Dentalcare logo

Motivational Interviewing: A Patient-Centered Approach to Elicit Positive Behavior Change

Course Number: 381

Components of MI

This review of MI principles will focus on how this approach might be used to elicit oral health behavior change within the dental counseling atmosphere. The foundation for MI rests not in the specific strategies of patient engagement but on a sincere "spirit" of mutual respect and collaboration. The clinician must abandon the impulse to solve the patient’s problems (formerly referred to as the "righting reflex") and allow the patient to articulate his or her own solutions.

Image: MI Pyramid showing spirit at the base, principles in the middle and strategies at the top.

Using the guiding principles of MI, the clinician follows the patient’s cues and moves between listening, asking, listening and informing. This collaborative exploration is accomplished through 4 key principles of MI. Use of these principles enables the patient to express his or her view of benefits and drawbacks associated with a particular behavior pattern and determine what action, if any, to take. Ultimately the decision resides within the patient, not the clinician. In this sense, the clinician allows the patient to have complete autonomy in the decision making process.

The four key principles for use of MI in healthcare are: resisting the righting reflex, understanding your patient’s motivation, listening to your patient and empowering your patient.

Four General Principles of MI (RULE)

  1. Resisting the righting reflex. Avoid a prescriptive provider-centered style of solving patient’s problems for them. Guide them in eliciting their own solutions.
  2. Understanding your patient’s motivation between current behavior and important goals or values.
  3. Listening to your patient through acceptance, affirmation, open-ended questions and reflective listening.
  4. Empower your patient by support, self-efficacy and optimism.

In the traditional clinician-patient encounter, the clinician assumes responsibility for providing information and coming up with a solution to the patient’s problems. Unfortunately, this prevents meaningful two-way communication. Research has shown the average health care provider interrupts a patient disclosure within 18 seconds, thus sending a non-verbal message that the patients’ input is neither respected nor relevant. When clinicians affirm the patient’s interest or efforts, a trusting relationship is supported. Once trust is established the patient can openly express him/herself and begin to resolve their ambivalence about change. When the patient expresses resistance to change or adopting a new behavior, the clinician acknowledges the resistance rather than continues to push forward. This is an ideal opportunity to explore the patient’s viewpoint and need for autonomy. Moreover, it non-verbally conveys that the patient is central to any behavior change. A simple comment of "Okay, it sounds like you aren’t quite ready to ________. Is it okay if we come back to this conversation at some point in the future?" demonstrates the clinician hears the patient and acknowledges their autonomy. Again, this patient-centered approach allows for collaborative solutions consistent with where the patient is at, at that point in time.

The second key principal is understanding your patient’s motivations. Any perceived inconsistency between the patients’ current health status, behaviors and values creates an internal tension that may provide a rationale for change. If time is limited, the best alternative is to asking patients why they might desire a change and how they might accomplish it instead of relying on telling the patient what they should do.

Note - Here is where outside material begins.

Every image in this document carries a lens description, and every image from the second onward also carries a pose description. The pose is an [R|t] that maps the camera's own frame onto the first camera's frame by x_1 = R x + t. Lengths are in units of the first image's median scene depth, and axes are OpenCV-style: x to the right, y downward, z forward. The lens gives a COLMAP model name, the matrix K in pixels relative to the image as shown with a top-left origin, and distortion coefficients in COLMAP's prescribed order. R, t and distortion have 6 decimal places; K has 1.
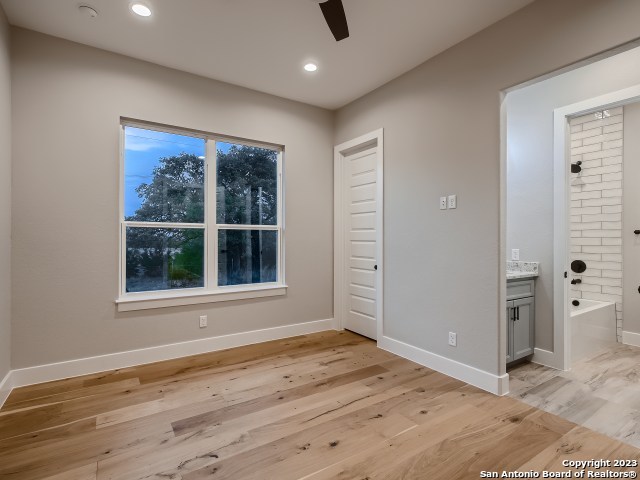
lens RADIAL K [[319.8, 0, 320.2], [0, 319.8, 236.6], [0, 0, 1]] dist [0.002650, 0.002202]
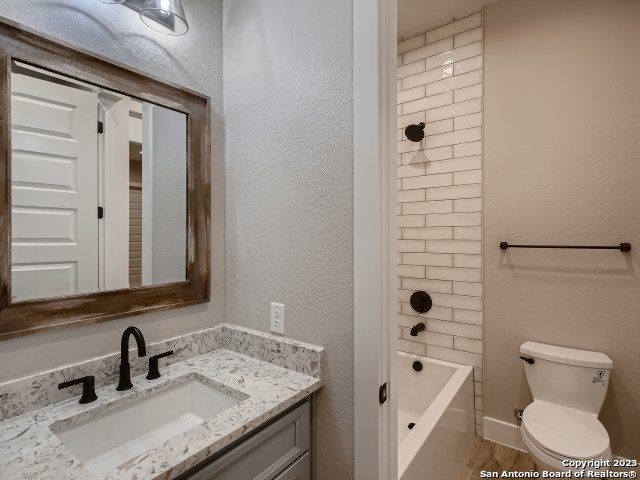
lens RADIAL K [[319.8, 0, 320.2], [0, 319.8, 236.6], [0, 0, 1]] dist [0.002650, 0.002202]
pose [[0.936286, -0.008236, 0.351142, 0.433335], [0.006325, 0.999958, 0.006589, -0.032667], [-0.351182, -0.003948, 0.936299, 0.524568]]
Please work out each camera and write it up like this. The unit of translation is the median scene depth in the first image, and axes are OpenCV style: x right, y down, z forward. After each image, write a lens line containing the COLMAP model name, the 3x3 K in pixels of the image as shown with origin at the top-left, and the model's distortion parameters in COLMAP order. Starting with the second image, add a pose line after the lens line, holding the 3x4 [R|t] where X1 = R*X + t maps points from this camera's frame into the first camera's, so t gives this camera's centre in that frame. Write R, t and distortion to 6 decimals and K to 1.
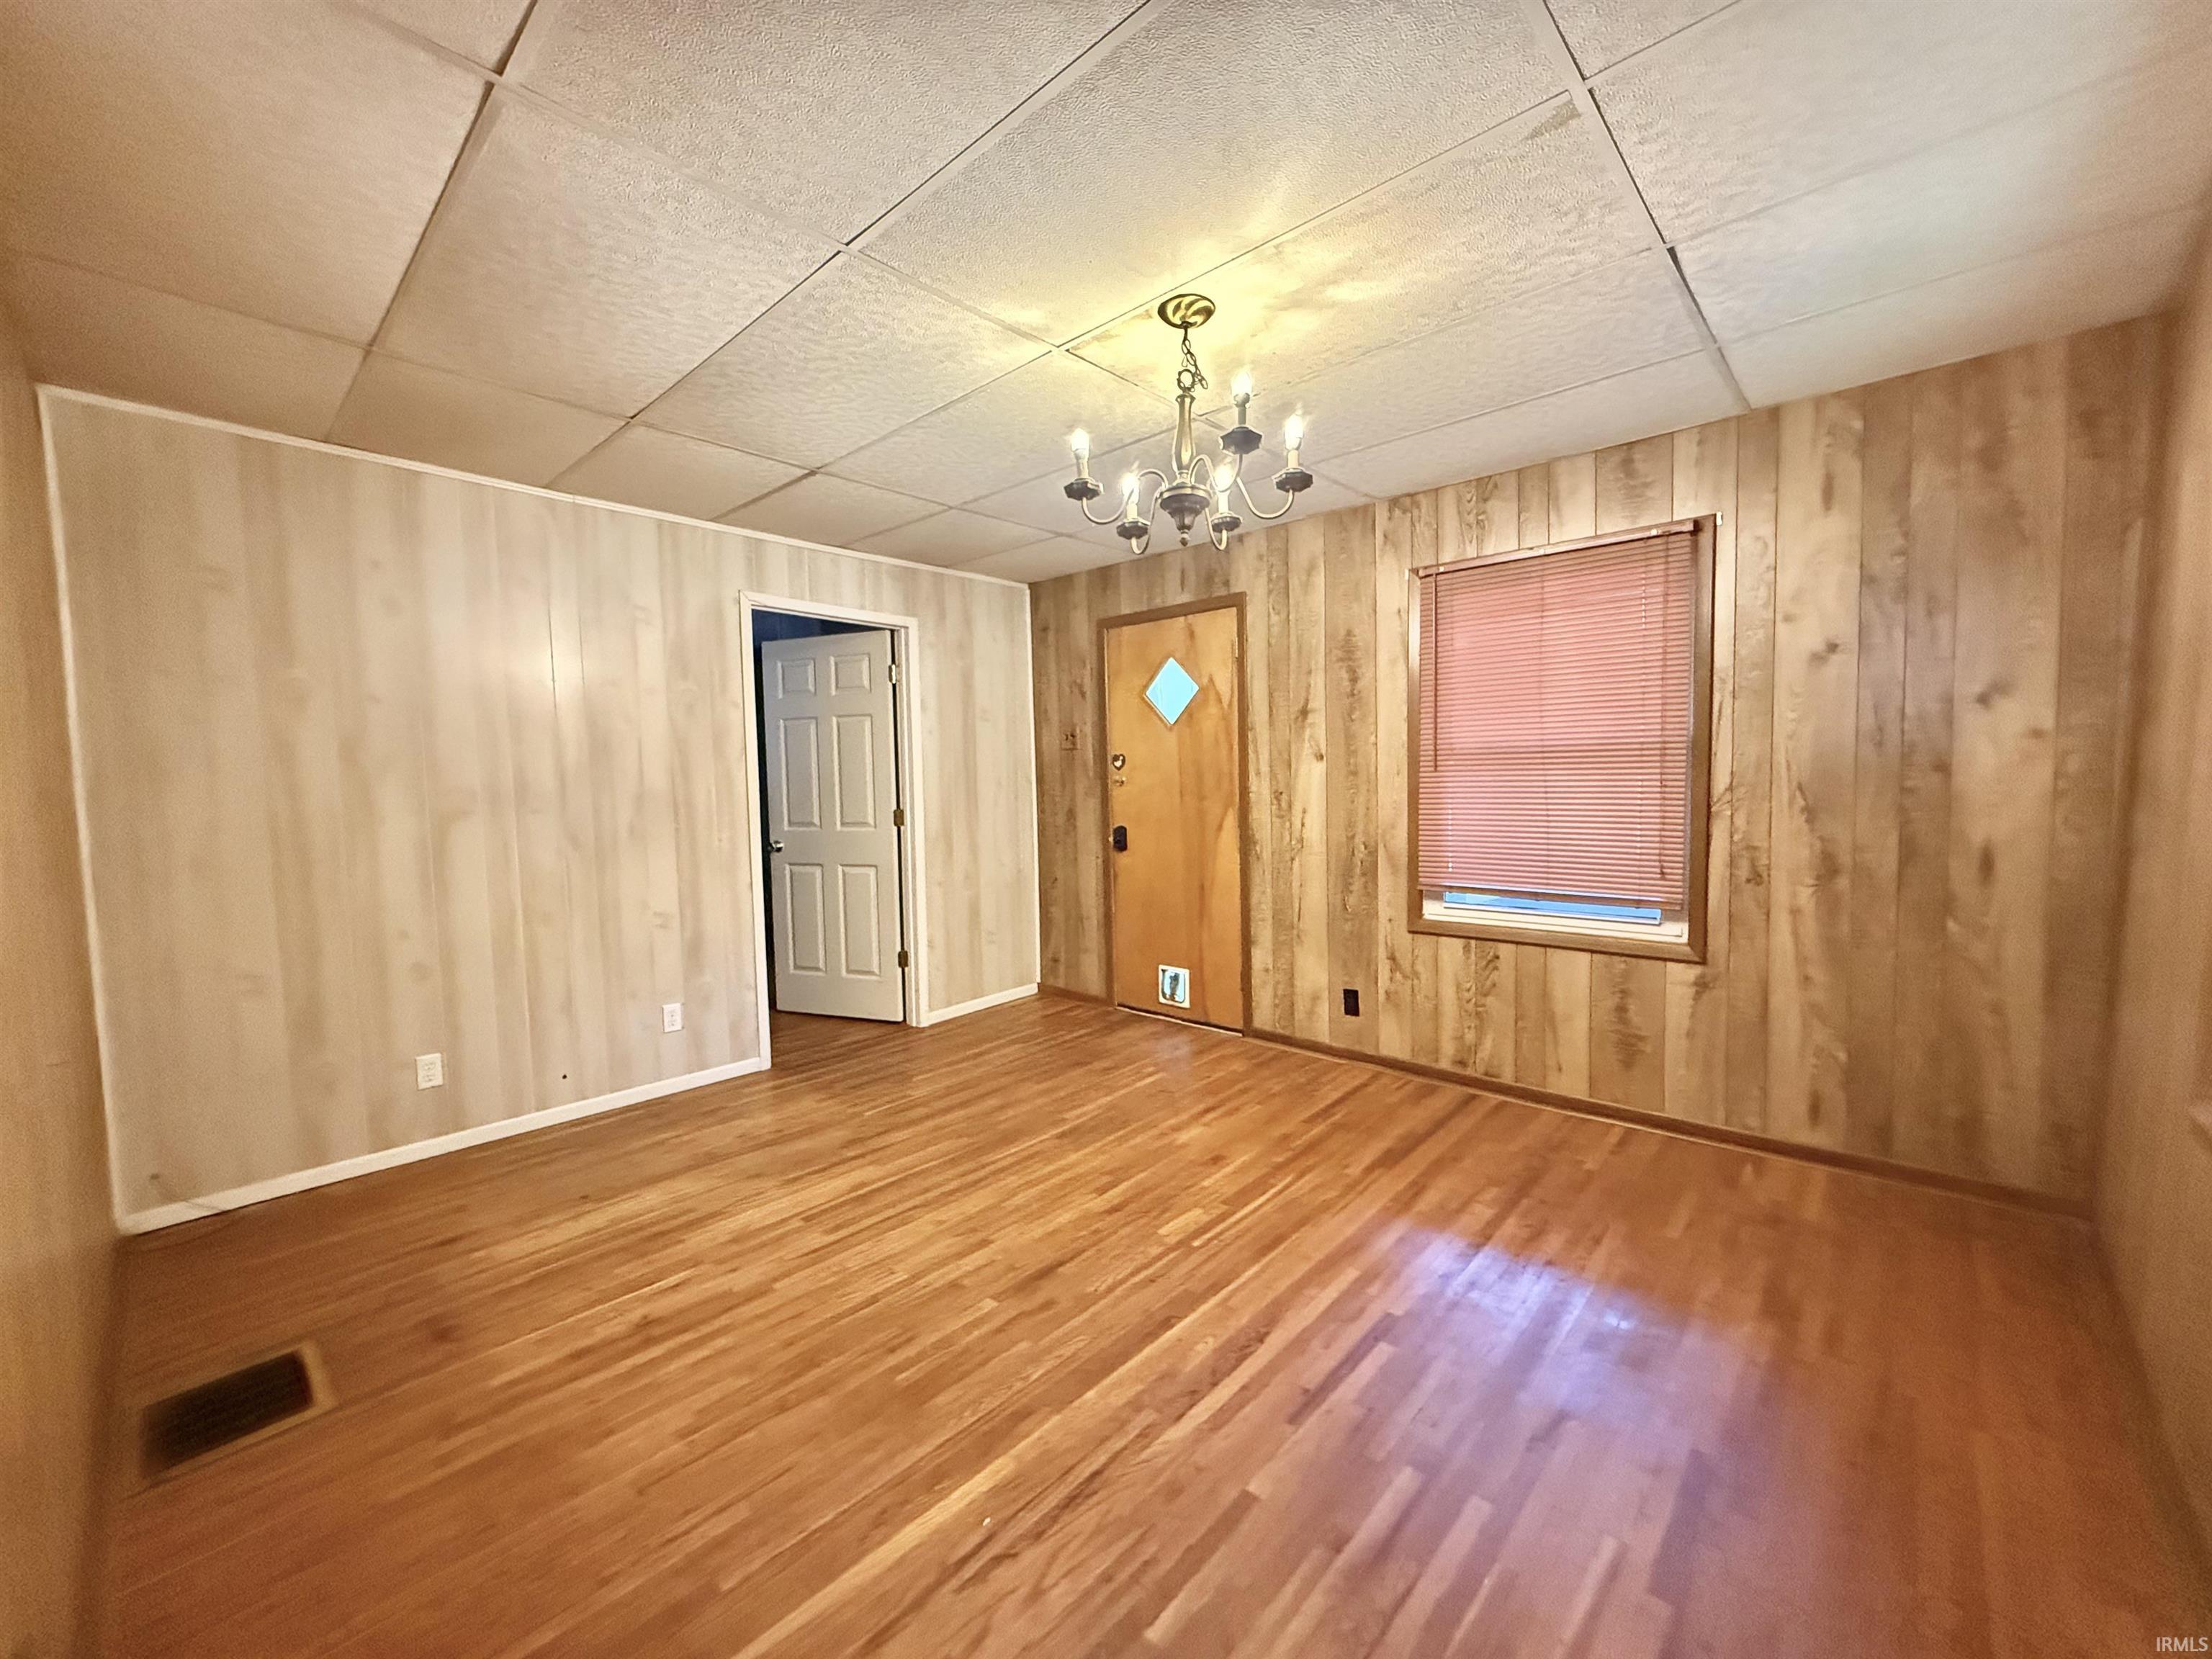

A third key principal is listening to your patient. When the clinician actively listens to the patient’s response, they infer an expression of empathy and acceptance. Active or Reflective listening goes beyond just keeping quiet while the patient responds. Reflecting back what the clinician perceives the patient has communicated allows the clinician to "get it right." Good listening and reflection is a complex skill explored further in MI strategies.

Lastly, it should be obvious the clinicians’ behavior and engagement strategies are aimed at empowering your patient. By doing so, the clinician is signaling to the patient the clinician believes he/she is capable of change. Since it is the patient, not the clinician, who must initiate behavior change; supporting self-efficacy effectively shifts "ownership" of the solution to the patient. In the language of Self-Determination Theory, supporting self-efficacy can increase the persons’ sense of competence and increase the likelihood of successful change.

Image: MI Pyramid showing spirit at the base, principles highlighted in yellow in the middle and strategies at the top.

The key components of brief MI which can be applied for the delivery of oral health information and advice are: Ask Permission, Elicit-Provide-Elicit (using OARS), Explore Options and Affirm Commitment.